• _AVAILABLE DATA_

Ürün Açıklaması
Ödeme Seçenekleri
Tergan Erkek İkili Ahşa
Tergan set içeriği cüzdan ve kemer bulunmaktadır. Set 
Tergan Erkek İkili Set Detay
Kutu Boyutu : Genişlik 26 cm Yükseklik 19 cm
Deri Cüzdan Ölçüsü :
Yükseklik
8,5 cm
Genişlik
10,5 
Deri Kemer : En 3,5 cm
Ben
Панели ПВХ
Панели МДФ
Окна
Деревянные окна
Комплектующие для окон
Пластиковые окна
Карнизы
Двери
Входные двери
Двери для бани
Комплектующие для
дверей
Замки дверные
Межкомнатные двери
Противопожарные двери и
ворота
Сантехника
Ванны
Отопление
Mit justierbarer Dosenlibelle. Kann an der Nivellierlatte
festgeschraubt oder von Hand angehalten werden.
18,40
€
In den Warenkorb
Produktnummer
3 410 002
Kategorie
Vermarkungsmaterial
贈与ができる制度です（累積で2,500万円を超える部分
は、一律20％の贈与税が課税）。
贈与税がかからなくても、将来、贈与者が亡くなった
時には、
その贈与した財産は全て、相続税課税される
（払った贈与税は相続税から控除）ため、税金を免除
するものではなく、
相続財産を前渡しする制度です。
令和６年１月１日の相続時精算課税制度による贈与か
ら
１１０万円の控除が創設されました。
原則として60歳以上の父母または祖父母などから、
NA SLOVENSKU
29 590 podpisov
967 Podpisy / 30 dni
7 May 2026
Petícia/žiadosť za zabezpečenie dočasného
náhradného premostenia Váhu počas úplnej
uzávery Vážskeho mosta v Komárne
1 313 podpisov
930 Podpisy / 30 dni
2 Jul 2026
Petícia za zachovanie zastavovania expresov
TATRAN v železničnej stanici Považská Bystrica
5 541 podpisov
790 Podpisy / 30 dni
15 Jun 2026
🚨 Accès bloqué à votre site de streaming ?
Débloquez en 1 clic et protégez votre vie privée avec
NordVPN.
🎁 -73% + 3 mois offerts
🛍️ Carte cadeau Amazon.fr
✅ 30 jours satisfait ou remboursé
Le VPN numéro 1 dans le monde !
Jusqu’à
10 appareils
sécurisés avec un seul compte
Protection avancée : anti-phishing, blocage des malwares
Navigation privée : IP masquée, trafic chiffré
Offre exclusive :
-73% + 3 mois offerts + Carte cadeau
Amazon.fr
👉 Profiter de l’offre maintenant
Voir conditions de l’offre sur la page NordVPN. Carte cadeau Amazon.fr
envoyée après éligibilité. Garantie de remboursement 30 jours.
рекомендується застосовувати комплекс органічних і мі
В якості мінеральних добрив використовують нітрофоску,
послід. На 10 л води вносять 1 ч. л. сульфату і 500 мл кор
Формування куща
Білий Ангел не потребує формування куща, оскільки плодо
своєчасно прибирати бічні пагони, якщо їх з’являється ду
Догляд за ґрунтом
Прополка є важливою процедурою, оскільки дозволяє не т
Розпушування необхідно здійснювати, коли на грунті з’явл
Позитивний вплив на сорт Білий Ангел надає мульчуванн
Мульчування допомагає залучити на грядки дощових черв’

• _REQUIRED ACTION_
Extract the lines of the preceding material that run from the line with "その贈与した財産は全て、相続税課税される" through the line with "5 541 podpisov", inclusive, reproducing them exactly and adding nothing.

• _WORKED SOLUTION_
その贈与した財産は全て、相続税課税される
（払った贈与税は相続税から控除）ため、税金を免除
するものではなく、
相続財産を前渡しする制度です。
令和６年１月１日の相続時精算課税制度による贈与か
ら
１１０万円の控除が創設されました。
原則として60歳以上の父母または祖父母などから、
NA SLOVENSKU
29 590 podpisov
967 Podpisy / 30 dni
7 May 2026
Petícia/žiadosť za zabezpečenie dočasného
náhradného premostenia Váhu počas úplnej
uzávery Vážskeho mosta v Komárne
1 313 podpisov
930 Podpisy / 30 dni
2 Jul 2026
Petícia za zachovanie zastavovania expresov
TATRAN v železničnej stanici Považská Bystrica
5 541 podpisov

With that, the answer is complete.